Shares in Japan’s Idemitsu Kosan Co Ltd plunged 14 percent early on Tuesday, their biggest decline in more than six years, after the refiner said it would issue new stock to raise $1.2 billion. Idemitsu said after the market closed on Monday that it would sell 48 million new shares, equivalent to 30 percent of its outstanding shares, in a move opposed by the founding family, which is trying to block management’s plan to merge with smaller rival Showa Shell Sekiyu KK.
If the family did not take part in the raising, its stake in Idemitsu would be reduced to about 26 percent, from over a third, according to calculations by Thomson Reuters, eliminating its ability to veto the merger. “Obviously the family could participate in the global offering, but the time frame is narrow to come up with such a large amount of cash, in our view,” said Thanh Ha Pham, an analyst at Jefferies in Tokyo.
Idemitsu Kosan said the share issue will raise up to 138.5 billion yen ($1.23 billion), indicating an issue price of up to 2,885 yen per share, well below its close on Monday.

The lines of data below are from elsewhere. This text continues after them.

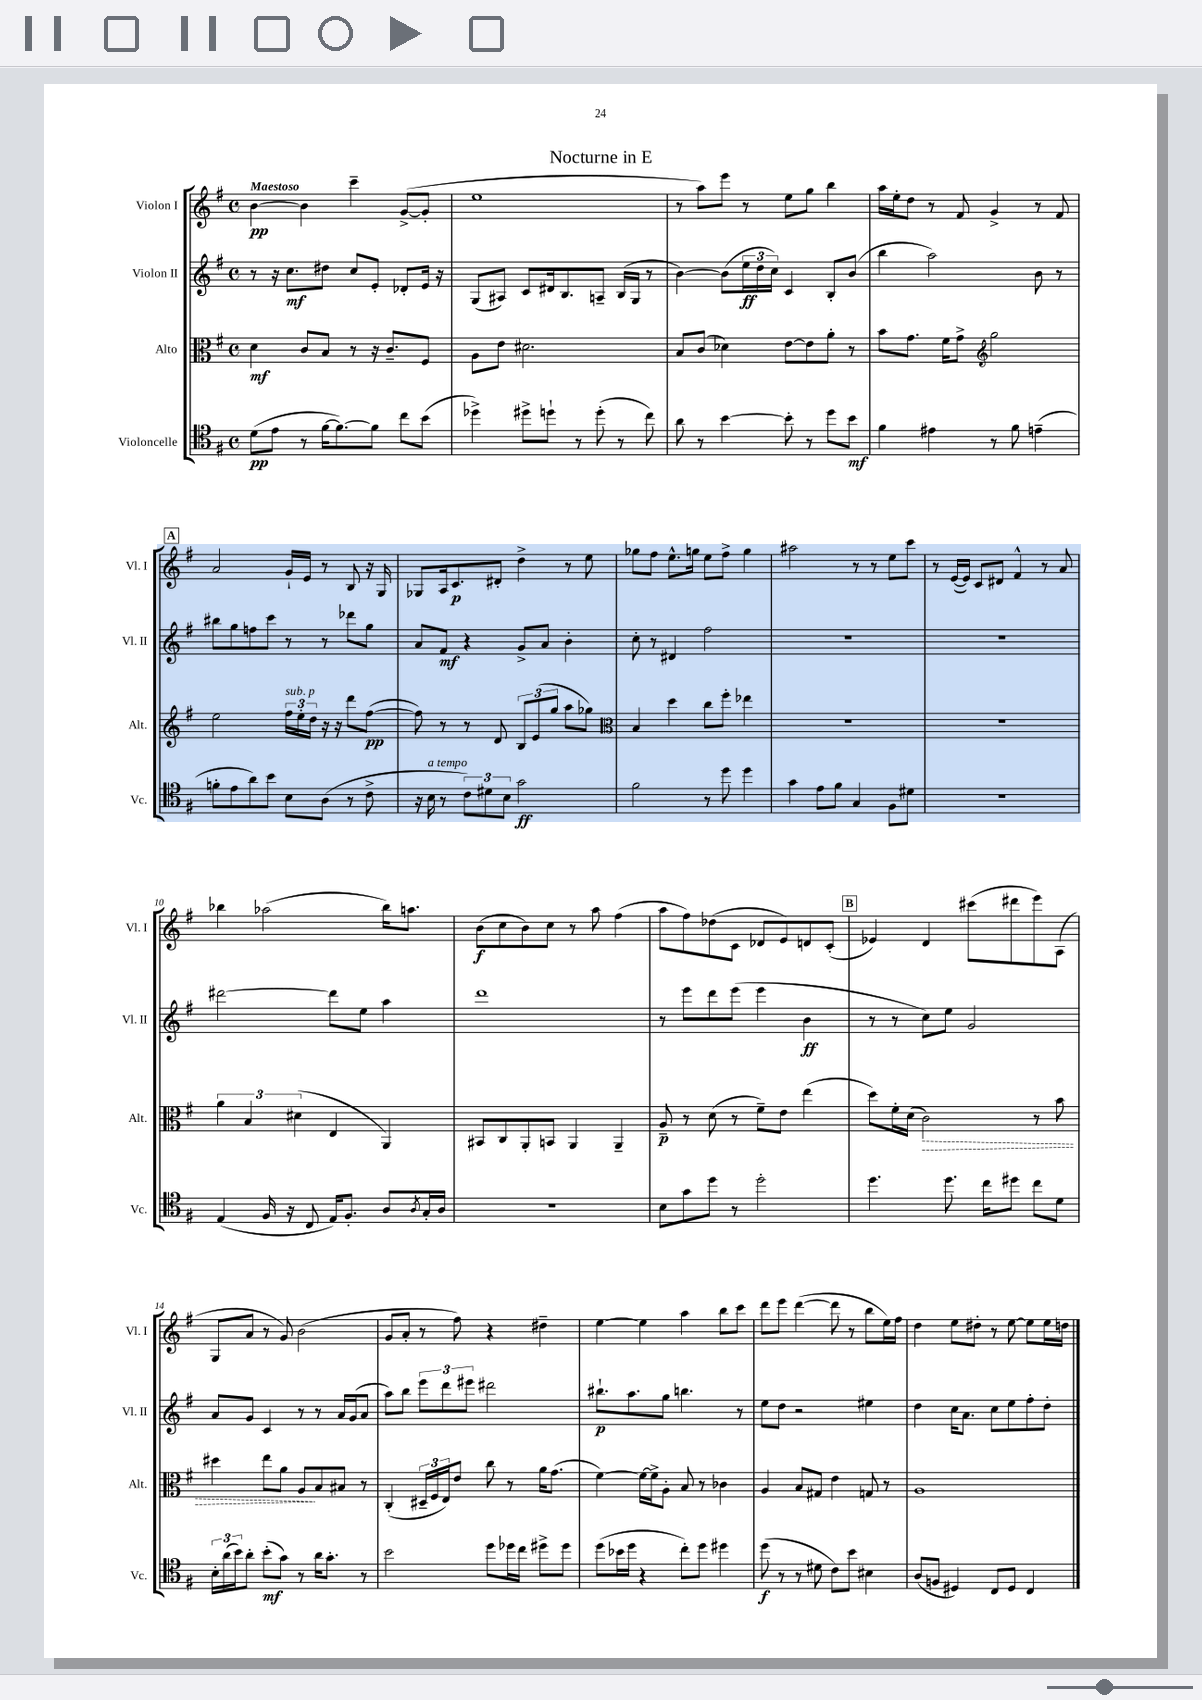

**kern	**kern	**kern	**kern
*staff4	*staff3	*staff2	*staff1
*clefC4	*clefC3	*clefG2	*clefG2
*k[f#]	*k[f#]	*k[f#]	*k[f#]
*M4/4	*M4/4	*M4/4	*M4/4
*met(c)	*met(c)	*met(c)	*met(c)
(8d	4d	8r	[4b
8e	.	16r	.
.	.	8.cc	.
8r	8c	.	4b]
[16f#	8B	8dd#	.
8.f#_)	.	.	.
.	8r	8cc	4ccc~
8f#]	16r	8e'	.
.	8.c~	.	.
8cc	.	8d-'	([8g^
(8b	8F#	16e	8g']
.	.	16r	.
=	=	=	=
4dd-^)	8A	(8G	1ee
.	8e	8A#)	.
8dd#^	2.d#	8c	.
8dd`	.	16d#	.
.	.	8.B	.
8r	.	.	.
(8dd'	.	8A~	.
8r	.	(16B	.
.	.	16G	.
8cc)	.	8r	.
=	=	=	=
8a	8B	[4b)	8r
8r	(8c	.	8aa)
[4b	4d-)	(8b]	8eee
.	.	24ee	8r
.	.	24dd	.
.	.	24cc)	.
8b']	[8e	4c	8ee
8r	8e]	.	8gg
8dd	8a'	8B'	4bb
8b	8r	(8b	.
=	=	=	=
4f#	8b	4bb	16aa
.	.	.	16ee'
.	8.g	.	8dd
4e#	.	2aa)	8r
.	16f#	.	.
.	8g^	.	8f#
*	*clefG2	*	*
8r	2gg	.	4g^
8f#	.	.	.
(4e~	.	8b	8r
.	.	8r	8f#
=	=	=	=
8f'	2ee	8bb#	2a
8e	.	8gg	.
8a)	.	8ff	.
8b	.	8ccc	.
8B	24ff#	8r	16g`
.	24ee'	.	.
.	.	.	16e
.	24dd	.	.
(8A	16r	8r	8r
.	16r	.	.
8r	8ddd	8ddd-	8B
8c^	([8ff#	8gg	16r
.	.	.	16G
=	=	=	=
16r	8ff#])	8a	8G-
16B	.	.	.
8r	8r	8f#	16A
.	.	.	8.c
12c)	8r	4r	.
12d#	.	.	.
.	8d	.	8d#'
12B	.	.	.
2g	12B	8g^	4dd^
.	(12e	.	.
.	.	8a	.
.	12gg	.	.
.	8aa	4b'	8r
.	8gg-)	.	8ee
=	=	=	=
*	*clefC3	*	*
2f#	4B	8cc'	8gg-
.	.	8r	8ff#
.	4dd	4d#	8.ee^^
.	.	.	16gg
8r	8cc	2ff#	8ee
8dd	8ff#'	.	8ff#^
4dd	4ee-	.	4gg
=	=	=	=
4g	1r	1r	2aa#
8e	.	.	.
8f#	.	.	.
4G	.	.	8r
.	.	.	8r
8F#	.	.	8ee
8d#	.	.	8ccc
=	=	=	=
1r	1r	1r	8r
.	.	.	([16e
.	.	.	16e])
.	.	.	8c
.	.	.	8d#
.	.	.	4f#^^
.	.	.	8r
.	.	.	8a
=	=	=	=
(4E	6a	[2ddd#	4bb-
.	6B	.	.
16F#	.	.	(2aa-
16r	.	.	.
.	(6d#	.	.
8C	.	.	.
16E)	4E	8ddd#]	.
8.F#'	.	.	.
.	.	8ee	.
8A	4AA)	4aa	16bb-)
.	.	.	8.aa
8qA	.	.	.
16G'	.	.	.
16A	.	.	.
=	=	=	=
1r	8BB#	1ddd	(8b
.	8C	.	8cc
.	8AA'	.	8b)
.	8BB	.	8cc
.	4AA	.	8r
.	.	.	8aa
.	4AA~	.	(4ff#
=	=	=	=
8B	8A~	8r	8aa
8g	8r	8eee	8ff#)
8dd	(8d	8ddd	(8dd-
8r	8r	(8eee	8c
2dd'	8f#~)	4eee	8d-
.	8e	.	8e)
.	(4ee	4b	8d
.	.	.	(8c'
=	=	=	=
4.dd	8dd)	8r	4e-)
.	16f#'	8r	.
.	(16d	.	.
.	2c)	8cc)	4d
8.dd	.	8ee	.
.	.	2g	(8ccc#
16cc	.	.	.
8dd#	.	.	8ddd#
8cc	8r	.	8eee)
8d	8b	.	(8A
=	=	=	=
24B'	4dd#	8a	8G
(24a	.	.	.
24b)	.	.	.
8a'	.	8g	8a
(8b'	8ee	4c	8r
8g)	8a	.	8g)
8r	8A	8r	(2b
16a	8B	8r	.
8.g'	.	.	.
.	8B#	16a	.
.	.	(16g	.
8r	8r	8a	.
=	=	=	=
2b	(4C'	8aa)	8g
.	.	8bb	8a'
.	24D#~	12eee	8r
.	24F#	.	.
.	24E)	12ddd	.
.	8e	.	8ff#)
.	.	12eee#	.
8dd	8cc	2ddd#	4r
16dd-	8r	.	.
16cc	.	.	.
8dd#^	16a	.	4dd#~
.	(8.g	.	.
8dd#	.	.	.
=	=	=	=
(8dd	[4f#)	8.bb#`	[4ee
16b-	.	.	.
16dd	.	8.aa	.
4r	16f#_	.	4ee]
.	16f#^]	.	.
.	8A'	8gg	.
8cc')	8B	4.bb	4aa
8dd	8r	.	.
4dd#	4c-	.	8bb
.	.	8r	8ccc
=	=	=	=
(8dd	4A	8ee	8ddd
8r	.	8dd	8eee
8r	8B	2r	([4ddd
8d#	8G#	.	.
8c)	4e	.	8ddd]
8b	.	.	8r
4B#	8G	4ee#	8bb
.	8r	.	16ee)
.	.	.	16ff#
=	=	=	=
(8A	1A	4dd	4dd
8F	.	.	.
4D#)	.	16cc	8ee
.	.	8.a	.
.	.	.	8dd#'
8C	.	8cc	8r
8D#	.	8ee	[8ee
4C	.	8ff#'	8ee]
.	.	8dd'	16ee
.	.	.	16dd
==	==	==	==
*-	*-	*-	*-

Idemitsu shares were trading about 12 percent lower at 0159 GMT at 2,859 yen a share. They fell more than 14 percent earlier, the biggest intraday decline since 2011 when an earthquake and tsunami devastated large swathes of northern Japan.
Showa Shell shares surged as investors bet the move by Idemitsu would lead to an eventual merger. “This is a positive for Showa Shell (as) Idemitsu will eventually decide to fully take over Showa Shell’s minorities and merge the two companies,” said Pham.